Around eight months after my mother-in-law died, we started having a harder time connecting with my father-in-law. He wasn't around at our usual call times, and messages often went days before being returned. We worried that he had reverted back into his grief -- that perhaps he was becoming despondent. After a particularly pleading message in which we expressed our concern over his state of mind, he finally called. No, he wasn't despondent, he told us. He was engaged. The missed calls weren't a reflection of him cutting himself off from the world but exactly the opposite: He had met a woman who was reintroducing him back into the world.
Since I was the one who took the call, I had the pleasure of relaying the message to my husband. I remember putting the phone down and saying, "Your father's getting married. It hasn't even been a year, and he's getting married. Can you believe it?" Throughout the evening I kept repeating the sentence like the mantra of a mad woman: "Can you believe it? Can you believe it? Can you believe it?"

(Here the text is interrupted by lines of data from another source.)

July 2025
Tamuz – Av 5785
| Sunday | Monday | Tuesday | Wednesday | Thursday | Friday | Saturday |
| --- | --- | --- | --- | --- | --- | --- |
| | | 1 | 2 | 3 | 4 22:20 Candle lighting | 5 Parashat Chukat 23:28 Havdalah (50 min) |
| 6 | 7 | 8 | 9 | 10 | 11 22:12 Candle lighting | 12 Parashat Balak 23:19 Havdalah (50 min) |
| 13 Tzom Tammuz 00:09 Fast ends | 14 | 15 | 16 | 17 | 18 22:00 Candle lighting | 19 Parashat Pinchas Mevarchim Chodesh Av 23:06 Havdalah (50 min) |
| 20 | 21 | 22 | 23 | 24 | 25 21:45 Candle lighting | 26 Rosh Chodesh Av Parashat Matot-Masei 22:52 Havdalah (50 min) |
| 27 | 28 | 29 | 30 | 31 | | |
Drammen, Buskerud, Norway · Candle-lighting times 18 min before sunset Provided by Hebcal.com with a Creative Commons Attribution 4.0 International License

As shocked as my husband and I were, we decided to invite his father and his girlfriend for a visit. As we waited for their arrival, my husband, six-year-old son, and I visited outside with a neighbor. When the happy couple came over, I introduced them to our neighbor. My father-in-law beamed as he put his arm around his girlfriend and said, "And this is Janet, my fiancée." Just then, my son turned to our neighbor and said, "It hasn't even been a year, and he's getting married. Can you believe it?"

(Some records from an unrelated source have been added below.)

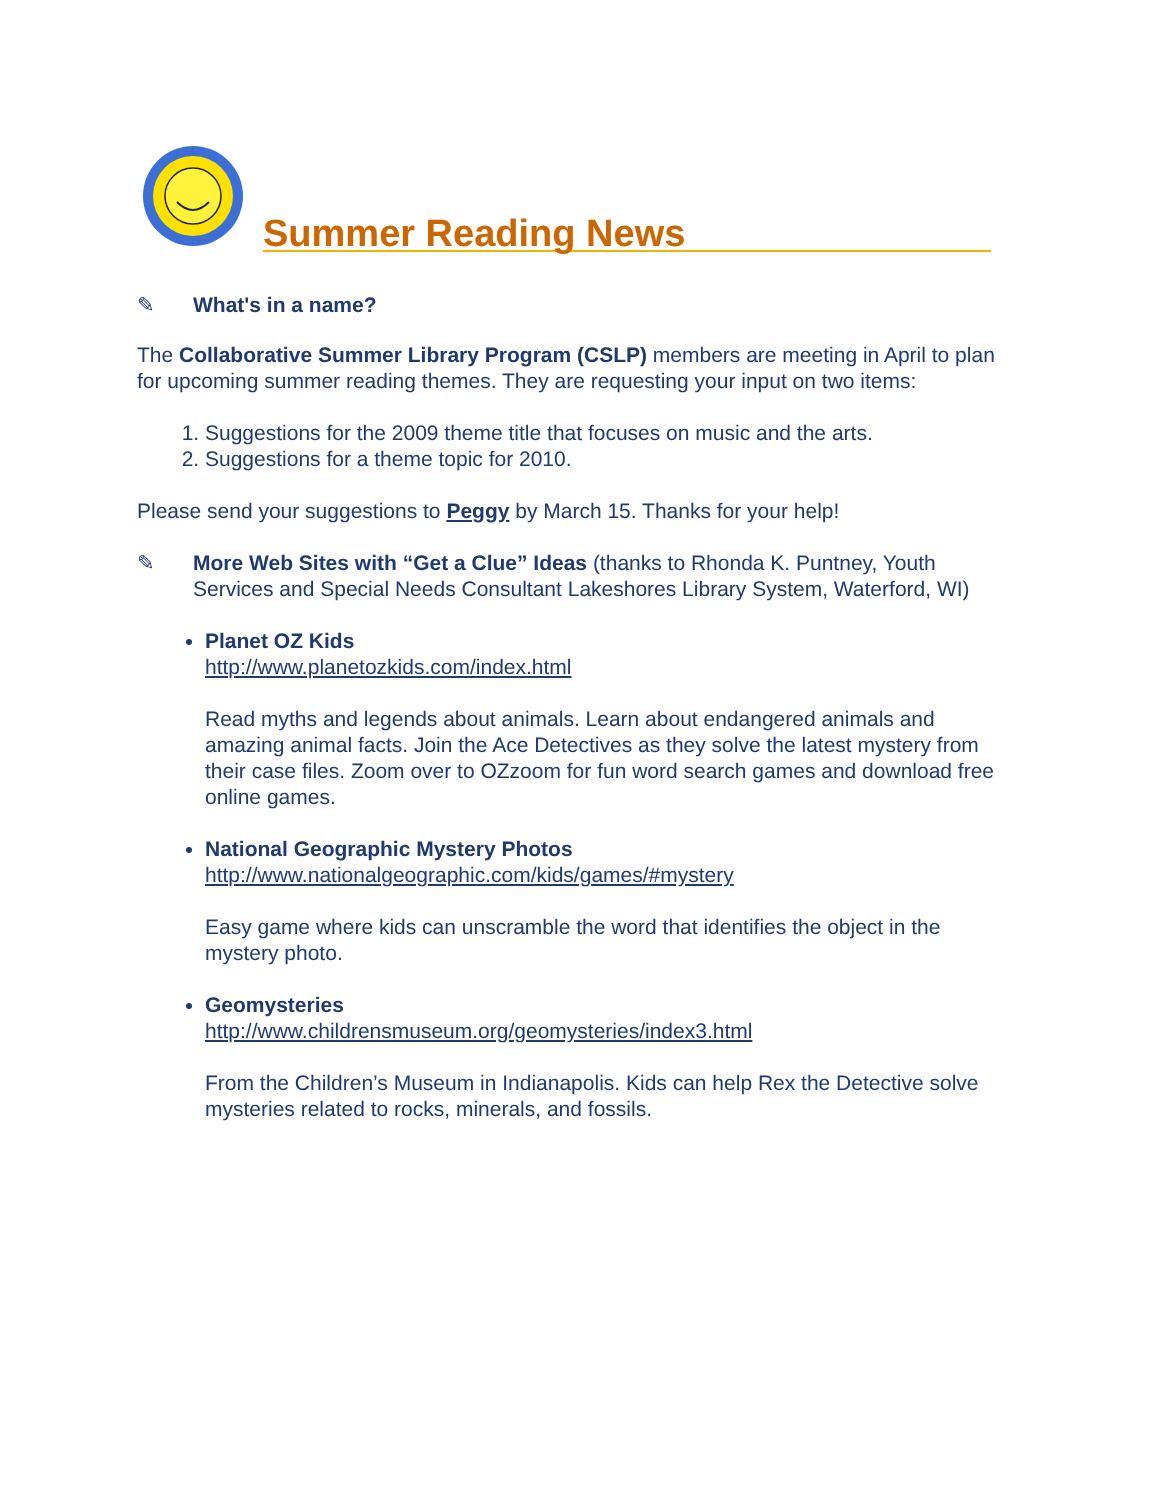Summer Reading News
✎ What's in a name?
The Collaborative Summer Library Program (CSLP) members are meeting in April to plan for upcoming summer reading themes. They are requesting your input on two items:
1. Suggestions for the 2009 theme title that focuses on music and the arts.
2. Suggestions for a theme topic for 2010.
Please send your suggestions to Peggy by March 15. Thanks for your help!
✎ More Web Sites with “Get a Clue” Ideas (thanks to Rhonda K. Puntney, Youth Services and Special Needs Consultant Lakeshores Library System, Waterford, WI)
Planet OZ Kids
http://www.planetozkids.com/index.html
Read myths and legends about animals. Learn about endangered animals and amazing animal facts. Join the Ace Detectives as they solve the latest mystery from their case files. Zoom over to OZzoom for fun word search games and download free online games.
National Geographic Mystery Photos
http://www.nationalgeographic.com/kids/games/#mystery
Easy game where kids can unscramble the word that identifies the object in the mystery photo.
Geomysteries
http://www.childrensmuseum.org/geomysteries/index3.html
From the Children’s Museum in Indianapolis. Kids can help Rex the Detective solve mysteries related to rocks, minerals, and fossils.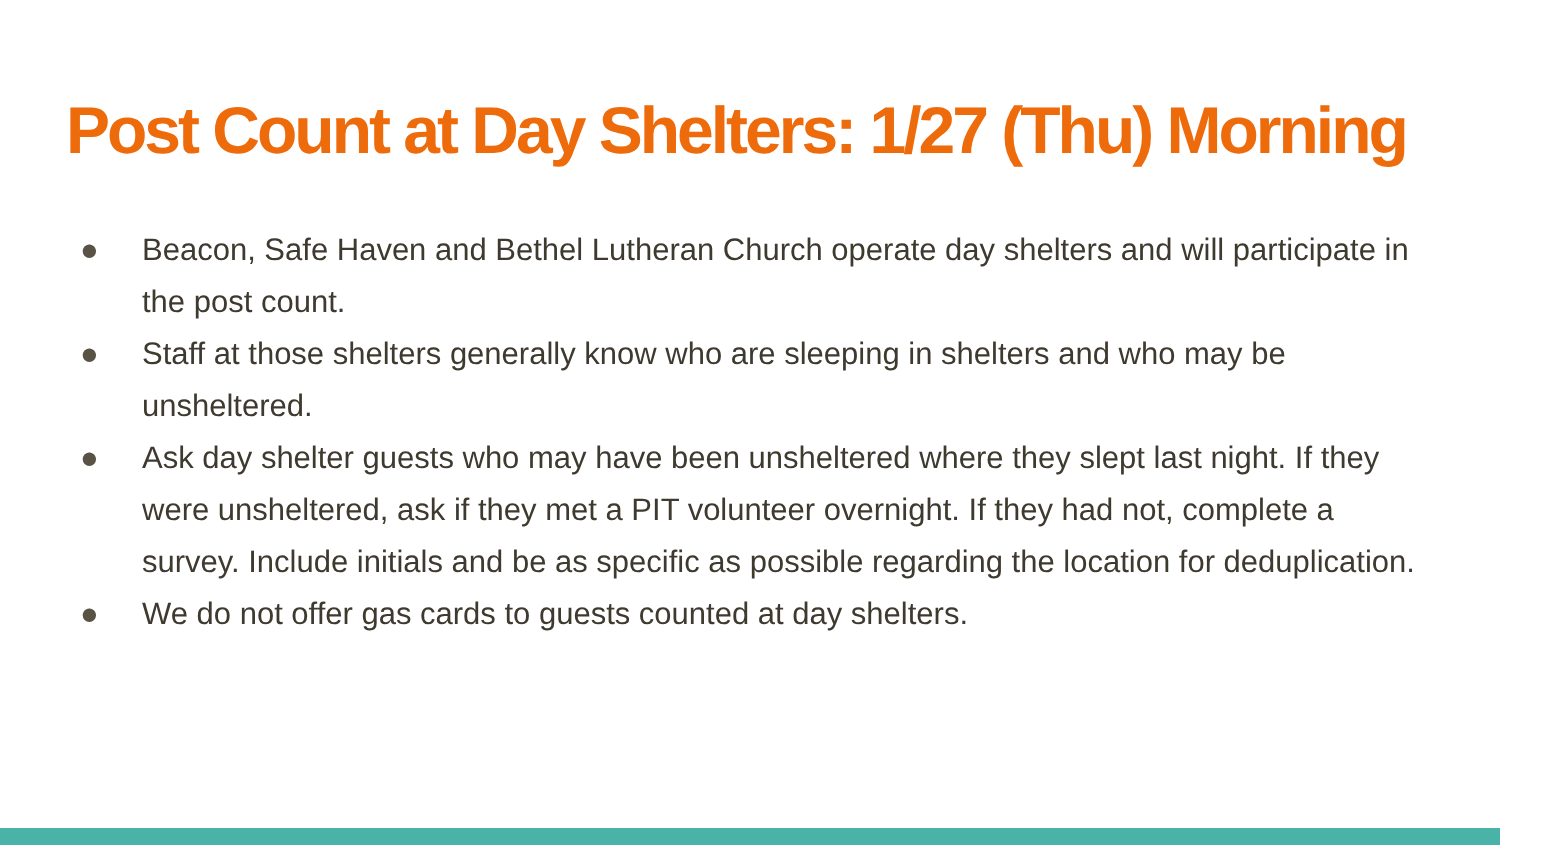Post Count at Day Shelters: 1/27 (Thu) Morning
● Beacon, Safe Haven and Bethel Lutheran Church operate day shelters and will participate in the post count.
● Staff at those shelters generally know who are sleeping in shelters and who may be unsheltered.
● Ask day shelter guests who may have been unsheltered where they slept last night. If they were unsheltered, ask if they met a PIT volunteer overnight. If they had not, complete a survey. Include initials and be as specific as possible regarding the location for deduplication.
● We do not offer gas cards to guests counted at day shelters.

And there they were: my words, out of the mouth of a babe. The words seemed to hover in the air in one of those little cartoon word balloons. Only no one had a pin to puncture the balloon and scatter the words into oblivion. Everyone stood frozen, diverting their eyes. Out of shock, I grabbed my son's hand and said, "Apologize to your grandfather! That is not a nice thing to say!" To which he replied, his eyes wide with confusion, "Why? You said it."
I had always known that kids' minds were like parrots, that their ability to absorb the nuances of their surroundings was uncanny. But what struck me most was that my son hadn't simply repeated the words like a cockatiel begging, "Give us a kiss, give us a kiss!" No, he had captured the amazement, the disgust, and worst of all, the judgment in my voice at my father-in-law's decision to remarry. It dawned on me how much children actually listen to their parents and take what we say to heart, both the good comments and the bad. It's a lesson that I have tried to remember as I parent daily with my son.
During that first visit, I came clean to Janet and my father-in-law about what had happened -- that I had judged his decision to remarry so quickly. Janet's understanding was the first moment that I felt affection for her -- an affection that has only grown over the years.